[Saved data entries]
********
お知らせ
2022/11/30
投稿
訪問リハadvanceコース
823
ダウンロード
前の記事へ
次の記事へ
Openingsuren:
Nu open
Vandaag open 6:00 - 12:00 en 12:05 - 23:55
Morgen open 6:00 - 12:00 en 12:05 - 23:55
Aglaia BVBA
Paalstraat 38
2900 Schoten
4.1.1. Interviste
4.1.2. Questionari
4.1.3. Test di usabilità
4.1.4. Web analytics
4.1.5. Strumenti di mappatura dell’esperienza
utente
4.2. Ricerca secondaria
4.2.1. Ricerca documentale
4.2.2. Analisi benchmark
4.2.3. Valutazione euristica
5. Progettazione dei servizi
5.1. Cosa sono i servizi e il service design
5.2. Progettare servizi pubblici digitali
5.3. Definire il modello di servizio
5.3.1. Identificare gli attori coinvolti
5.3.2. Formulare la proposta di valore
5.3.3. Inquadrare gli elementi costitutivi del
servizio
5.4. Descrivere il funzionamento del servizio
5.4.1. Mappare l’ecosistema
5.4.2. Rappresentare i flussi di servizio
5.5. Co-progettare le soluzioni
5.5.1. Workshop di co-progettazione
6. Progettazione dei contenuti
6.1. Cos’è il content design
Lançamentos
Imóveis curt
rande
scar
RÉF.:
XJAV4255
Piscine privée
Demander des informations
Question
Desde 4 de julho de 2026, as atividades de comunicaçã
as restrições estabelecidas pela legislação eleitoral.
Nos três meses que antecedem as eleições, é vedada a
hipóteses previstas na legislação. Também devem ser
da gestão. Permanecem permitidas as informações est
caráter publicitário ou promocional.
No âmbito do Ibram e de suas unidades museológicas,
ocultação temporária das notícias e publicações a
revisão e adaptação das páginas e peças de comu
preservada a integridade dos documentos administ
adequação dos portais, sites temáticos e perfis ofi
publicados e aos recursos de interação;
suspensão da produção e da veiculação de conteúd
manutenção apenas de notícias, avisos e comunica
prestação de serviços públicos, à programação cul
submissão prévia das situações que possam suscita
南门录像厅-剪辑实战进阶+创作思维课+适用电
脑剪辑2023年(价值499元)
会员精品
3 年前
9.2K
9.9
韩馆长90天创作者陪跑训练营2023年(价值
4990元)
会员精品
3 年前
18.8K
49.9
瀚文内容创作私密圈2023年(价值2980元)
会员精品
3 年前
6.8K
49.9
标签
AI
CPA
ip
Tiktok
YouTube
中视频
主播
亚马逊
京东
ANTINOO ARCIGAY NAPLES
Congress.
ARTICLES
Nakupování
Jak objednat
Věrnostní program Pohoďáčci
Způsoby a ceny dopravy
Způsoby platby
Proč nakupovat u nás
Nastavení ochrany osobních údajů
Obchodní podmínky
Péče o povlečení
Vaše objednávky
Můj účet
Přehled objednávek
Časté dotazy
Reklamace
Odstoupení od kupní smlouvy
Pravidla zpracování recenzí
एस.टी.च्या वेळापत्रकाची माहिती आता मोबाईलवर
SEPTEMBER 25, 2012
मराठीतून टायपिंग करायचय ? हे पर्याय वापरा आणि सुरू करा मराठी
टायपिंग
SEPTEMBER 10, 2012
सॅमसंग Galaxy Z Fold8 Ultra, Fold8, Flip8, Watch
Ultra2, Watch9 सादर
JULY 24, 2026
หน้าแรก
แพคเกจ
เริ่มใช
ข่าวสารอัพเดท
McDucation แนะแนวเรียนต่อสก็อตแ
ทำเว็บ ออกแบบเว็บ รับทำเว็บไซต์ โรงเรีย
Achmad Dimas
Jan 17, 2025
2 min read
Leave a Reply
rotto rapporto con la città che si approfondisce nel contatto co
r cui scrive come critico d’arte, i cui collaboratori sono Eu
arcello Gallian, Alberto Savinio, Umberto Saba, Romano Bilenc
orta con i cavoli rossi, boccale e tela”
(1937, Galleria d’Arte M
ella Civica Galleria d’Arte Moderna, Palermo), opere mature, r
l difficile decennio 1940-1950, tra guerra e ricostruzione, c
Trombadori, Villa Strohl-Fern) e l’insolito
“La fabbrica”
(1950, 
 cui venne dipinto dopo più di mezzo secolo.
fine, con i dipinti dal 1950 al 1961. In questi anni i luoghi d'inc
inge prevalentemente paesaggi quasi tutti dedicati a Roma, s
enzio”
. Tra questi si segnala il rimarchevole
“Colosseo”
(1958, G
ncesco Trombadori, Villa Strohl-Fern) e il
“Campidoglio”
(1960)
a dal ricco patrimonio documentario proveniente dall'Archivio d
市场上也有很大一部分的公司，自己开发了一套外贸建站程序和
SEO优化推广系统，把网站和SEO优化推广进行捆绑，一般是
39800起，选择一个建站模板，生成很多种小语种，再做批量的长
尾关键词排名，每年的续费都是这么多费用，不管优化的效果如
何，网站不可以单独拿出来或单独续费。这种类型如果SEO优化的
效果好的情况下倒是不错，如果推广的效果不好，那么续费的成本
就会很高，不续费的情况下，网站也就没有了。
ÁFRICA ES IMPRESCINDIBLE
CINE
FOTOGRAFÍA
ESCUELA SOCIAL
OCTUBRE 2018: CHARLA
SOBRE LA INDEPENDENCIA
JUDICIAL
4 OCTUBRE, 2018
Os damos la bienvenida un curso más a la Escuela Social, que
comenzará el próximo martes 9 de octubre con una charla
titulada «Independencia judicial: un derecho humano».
********
**Exercise brief:** Lines above that contain the string "Strohl" make up the answer.

**Response box:**
Trombadori, Villa Strohl-Fern) e l’insolito
ncesco Trombadori, Villa Strohl-Fern) e il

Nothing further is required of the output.